In the invited topical review Kim Bennell summarises recent research and clinical guidelines for the physiotherapy management of hip osteoarthritis. She discusses the prevalence and burden of hip osteoarthritis, its risk factors and natural history, diagnosis, and assessment. She provides the principles of management and presents the latest evidence for incorporating education, exercise, manual therapy, hip joint protection strategies, and electrotherapy into a treatment program.
The systematic review assesses the evidence for alternative exercises to specific pelvic floor muscle training for treatment of stress urinary incontinence in women. The authors conclude that there is not yet strong evidence that alternative exercise regimens can reduce urinary leakage in women with stress urinary incontinence. Alternative exercise regimens should not yet be recommended for use in clinical practice for women with stress urinary incontinence.
The experimental study investigates whether patients with chronic obstructive pulmonary disease (COPD) achieve a different distance on the six-minute walk test conducted on a 10 m course versus on a 30 m course. The authors also report the effect of the 10 m course length on predicted values for the 6MWT distance calculated with existing reference equations. The findings may cause readers to rethink the way they conduct this text.

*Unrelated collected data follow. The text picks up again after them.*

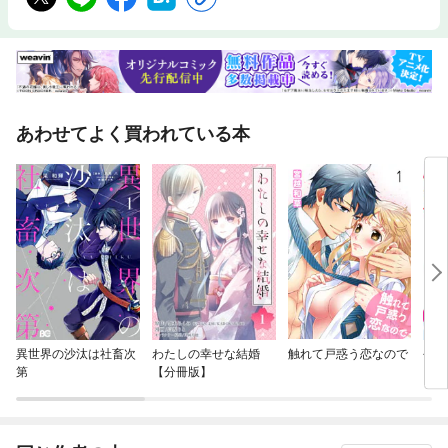
あわせてよく買われている本
異世界の沙汰は社畜次
わたしの幸せな結婚
触れて戸惑う恋なので
今、
第
【分冊版】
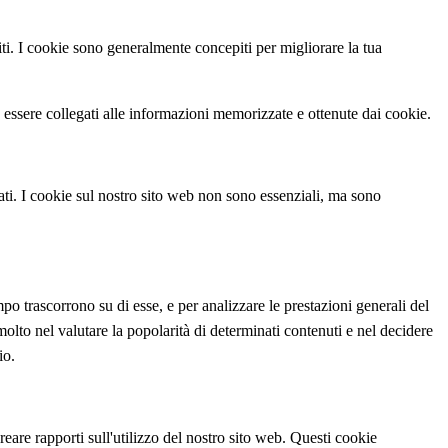
siti. I cookie sono generalmente concepiti per migliorare la tua
essere collegati alle informazioni memorizzate e ottenute dai cookie.
tati. I cookie sul nostro sito web non sono essenziali, ma sono
mpo trascorrono su di esse, e per analizzare le prestazioni generali del
olto nel valutare la popolarità di determinati contenuti e nel decidere
io.
eare rapporti sull'utilizzo del nostro sito web. Questi cookie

The first observational study investigates whether the distance covered during a 6-minute walk test could predict risk of death or hospitalisation for cardiovascular reasons in men with stable heart failure over three years of follow-up. The authors find that the 6-minute walk test distance constitutes an independent predictor of mortality and mortality or hospitalisation for cardiovascular reasons in men with stable systolic heart failure.
The second observational study asks whether measures such as age and the National Institutes of Health Stroke Scale can be used to develop models to predict the recovery of ambulation and upper limb function six months after stroke. The authors believe the measures are helpful but caution that these prediction models now require external validation before use in clinical practice.

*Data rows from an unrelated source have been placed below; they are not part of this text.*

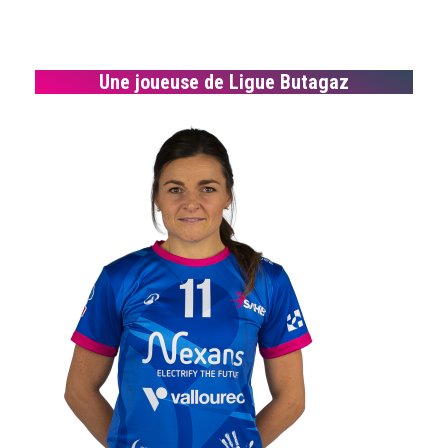
Une joueuse de Ligue Butagaz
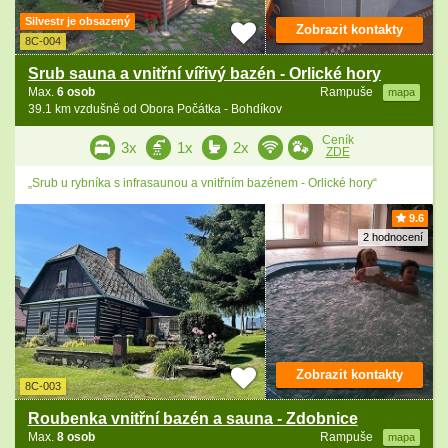
Silvestr je obsazený
Zobrazit kontakty
8C-004
Srub sauna a vnitřní vířivý bazén - Orlické hory
Max.
6 osob
Rampuše
mapa
39.1 km vzdušně od Obora Počátka - Bohdíkov
Ceník
3x
1x
2x
ZDE
„Srub u rybníka s infrasaunou a vnitřním bazénem - Orlické hory“
9.6
2 hodnocení
Zobrazit kontakty
8C-003
Roubenka vnitřní bazén a sauna - Zdobnice
Max.
8 osob
Rampuše
mapa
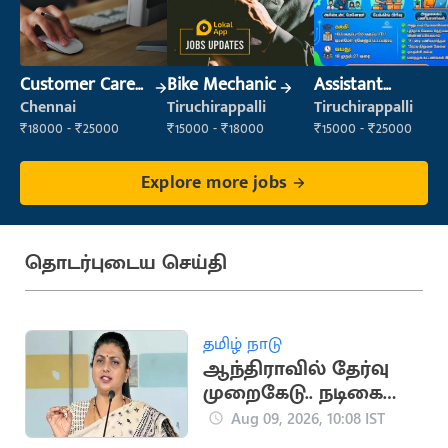
Customer Care
Bike Mechanic
Assistant
Executive
Manager
Chennai
Tiruchirappalli
Tiruchirappalli
₹18000 - ₹25000
₹15000 - ₹18000
₹15000 - ₹25000
Explore more jobs
தொடர்புடைய செய்தி
தமிழ் நாடு
ஆந்திராவில் தேர்வு
முறைகேடு.. நடிகை
ரோஜா
Aug 09, 2026, 10:08 IST
உண்ணாவிரதம்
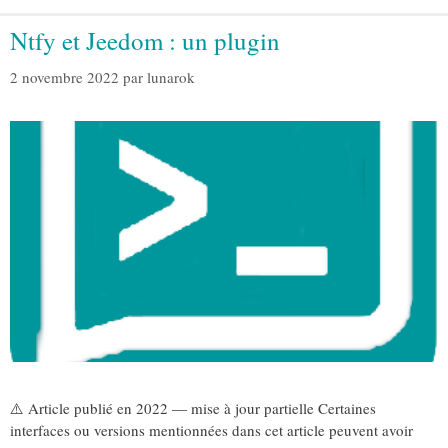
Ntfy et Jeedom : un plugin
2 novembre 2022
par
lunarok
⚠️ Article publié en 2022 — mise à jour partielle Certaines
interfaces ou versions mentionnées dans cet article peuvent avoir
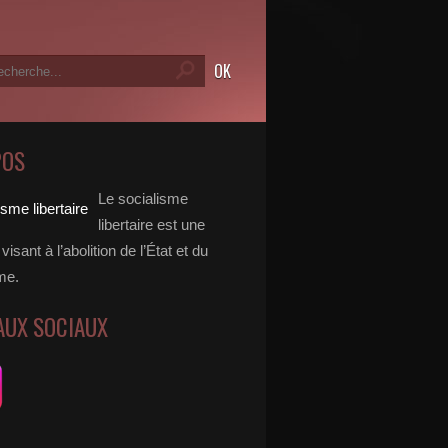
POS
Le socialisme
libertaire est une
visant à l’abolition de l’État et du
me.
AUX SOCIAUX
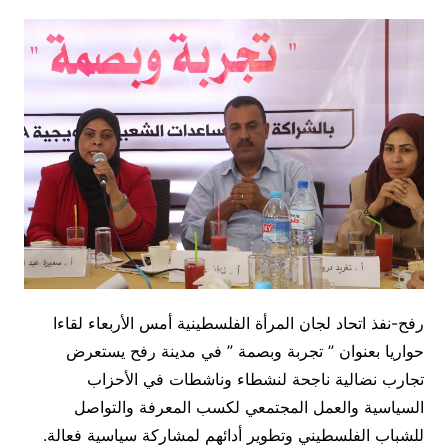
رفح-نفذ اتحاد لجان المرأة الفلسطينية أمس الأربعاء لقاءا
حواريا بعنوان ” تجربة وبصمة ” في مدينة رفح يستعرض
تجارب نضالية ناجحة لنشطاء وناشطات في الأحزاب
السياسية والعمل المجتمعي لكسب المعرفة والتواصل
للشباب الفلسطيني وتطوير أدائهم لمشاركة سياسية فعالة.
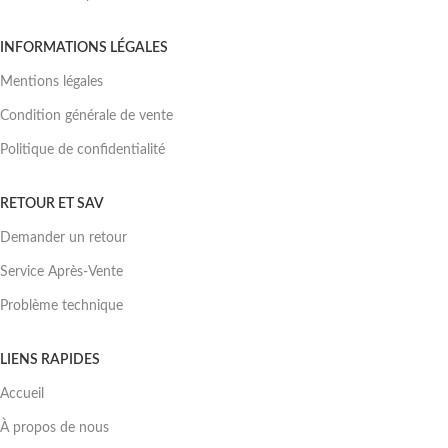
INFORMATIONS LÉGALES
Mentions légales
Condition générale de vente
Politique de confidentialité
RETOUR ET SAV
Demander un retour
Service Après-Vente
Problème technique
LIENS RAPIDES
Accueil
À propos de nous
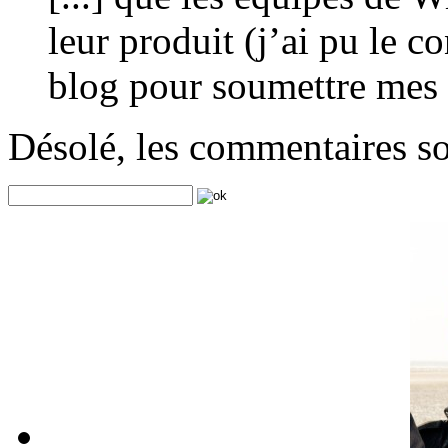
leur produit (j’ai pu le co
blog pour soumettre mes p
Désolé, les commentaires s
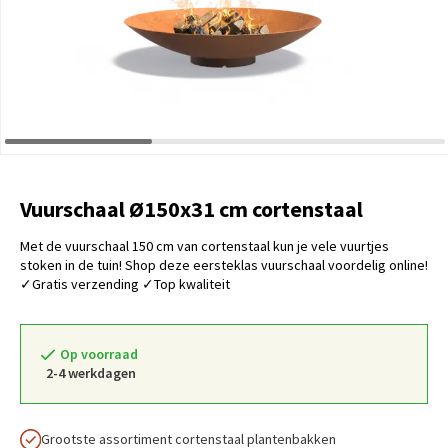
Vuurschaal Ø150x31 cm cortenstaal
Met de vuurschaal 150 cm van cortenstaal kun je vele vuurtjes
stoken in de tuin! Shop deze eersteklas vuurschaal voordelig online!
✓Gratis verzending ✓Top kwaliteit
Op voorraad
2-4 werkdagen
Grootste assortiment cortenstaal plantenbakken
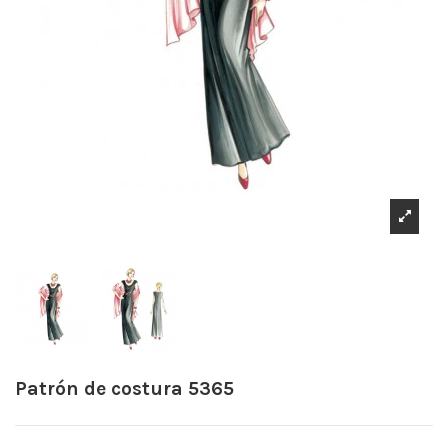
Patrón de costura 5365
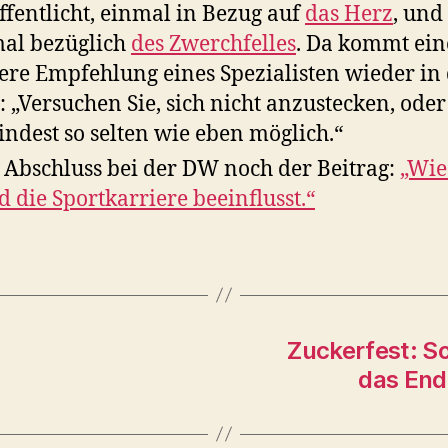
ffentlicht, einmal in Bezug auf
das Herz
, und
al bezüglich
des Zwerchfelles
. Da kommt ein
ere Empfehlung eines Spezialisten wieder in
: „Versuchen Sie, sich nicht anzustecken, oder
ndest so selten wie eben möglich.“
Abschluss bei der DW noch der Beitrag:
„Wie
d die Sportkarriere beeinflusst.“
Zuckerfest: S
das En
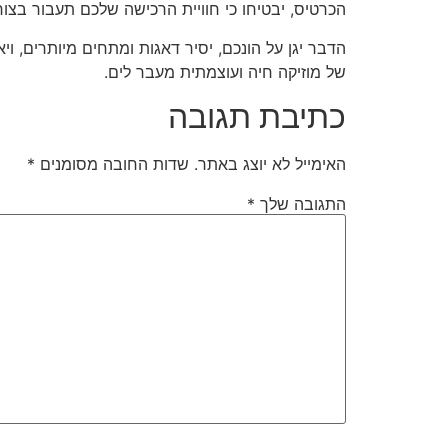
הכרטיס, יבטיחו כי חוויית הרכישה שלכם תעבור בצ
הדבר יגן על הונכם, יסיר דאגות ומתחים מיותרים, ו
של מוזיקה חיה ועוצמתית מעבר לים.
כתיבת תגובה
האימייל לא יוצג באתר.
שדות החובה מסומנים
*
התגובה שלך
*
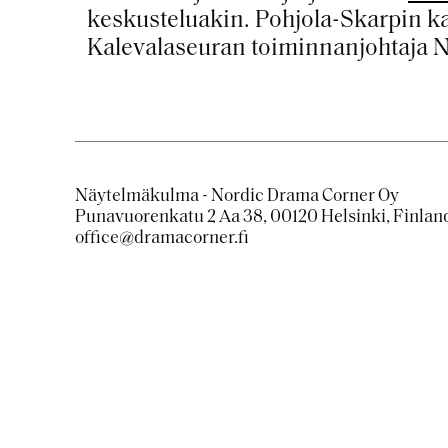
keskusteluakin.
Pohjola-Skarpin
ka
Kalevalaseuran toiminnanjohtaja
N
Näytelmäkulma - Nordic Drama Corner Oy
Punavuorenkatu 2 Aa 38, 00120 Helsinki, Finlan
office@dramacorner.fi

The qualitative study asks whether activity coaching to improve walking adds value to physiotherapy from the perspective of physiotherapists and patients in neurological rehabilitation. The authors find that it was acceptable to patients, but the mixed responses of physiotherapists limit the feasibility of this approach. They comment that use of strategies and specific training for physiotherapists may be needed before approaches like activity coaching can be adopted successfully.